** Text under study follows **
Vaderkam had a large group of people in different professions track their time, and she used the results for this book. One interesting thing she found was that a lot of the people in very busy, high-powered positions often felt like they had more time, but it was because they'd learn strategies to make it that way. So this book goes into a number of strategies to help create that feeling of space in your schedule, of slowing down and savoring.

I won't go deeply into each of these because the book is worth a read and I did lots of underlining, but each strategy has its own chapter title and I'll touch on those.

Chapter 1: Tend Your Garden

Her basic premise here is that in order to do anything about your time, you need to know where it's actually going. We're really bad at estimating how much time we spend doing certain things. Like, you know, how often we're sucked into social media. Or how few minutes it actually takes to wash the dishes. So she recommends tracking your time by the half-hour ALL DAY for at least a week. 

"...one of the most striking findings of my survey was the gap in estimated phone checks per hour between people who felt relaxed about time and those who felt anxious" --pg. 8

I've done time-tracking on and off over the years, which is made easy with the Day Designer planner I use, and I have found it helpful. If you're honest in your tracking, you can see where your time is getting wasted or squandered. It's sobering when you realize you popped over to check twitter for a minute and wasted forty minutes instead. So this practice takes discipline, but I think it is a great exercise to kind of give you an overview.

"Time passes whether or not we think about how we are spending it. Tracking forces me to think about it." --pg. 35

Chapter 2: Make Life Memorable

This was probably my favorite chapter of the book. I have a TERRIBLE memory. Terrible, y'all. And I hate that so many memories sift through my fingers (probably because I'm moving too fast.) So this chapter was about the science of what makes a memory stick. We know that novel experiences and experiences with high emotion (good and bad) are more likely to burn into our memories. But does that mean the ordinary days are destined to just compress in our minds and give us that sense of time just flying by? Vanderkam argues that no, there are things we can do. She encourages us to record things in a journal (or in your time tracker if you're doing that). Nothing elaborate but something that will help the day stick a little better.

"One might inquire this of any twenty-four hours. Why is today different from all other days? Why should my brain bother holding on to the existence of this day as it curates the museum of my memories?" --pg. 64

I love this concept and am going to give it a try. I'm terrible at journaling, but this seems less intimidating--just marking down what was special about that day. Not only does it provide a record, but the actual act of writing it down helps your memory keep it better. And she said taking photos isn't enough because unless we curate them, it's just a big jumble of a file in our phone. (Guilty as charged!)
** End of Text under study **
** Dataset extract follows **
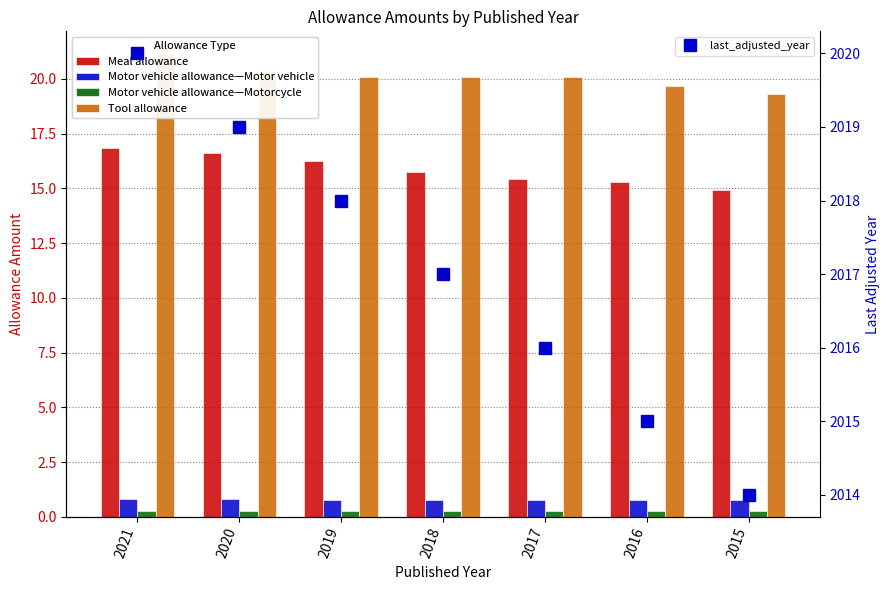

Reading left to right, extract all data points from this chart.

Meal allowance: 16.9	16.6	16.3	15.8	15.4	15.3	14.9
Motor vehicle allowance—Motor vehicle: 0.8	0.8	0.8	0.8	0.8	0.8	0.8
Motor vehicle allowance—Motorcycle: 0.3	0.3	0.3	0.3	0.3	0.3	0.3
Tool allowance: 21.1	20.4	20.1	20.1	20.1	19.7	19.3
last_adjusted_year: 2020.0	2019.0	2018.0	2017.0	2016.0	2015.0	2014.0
** End of Dataset extract **
Turn the paragraph of the book review that begins "Her basic premise here" into a short bulleted list that keeps its main facts.

● Solved problem:
- To do anything about your time, you first need to know where it actually goes.
- People are bad at estimating how much time they spend on things, such as social media or washing the dishes.
- She recommends tracking your time by the half-hour all day for at least a week.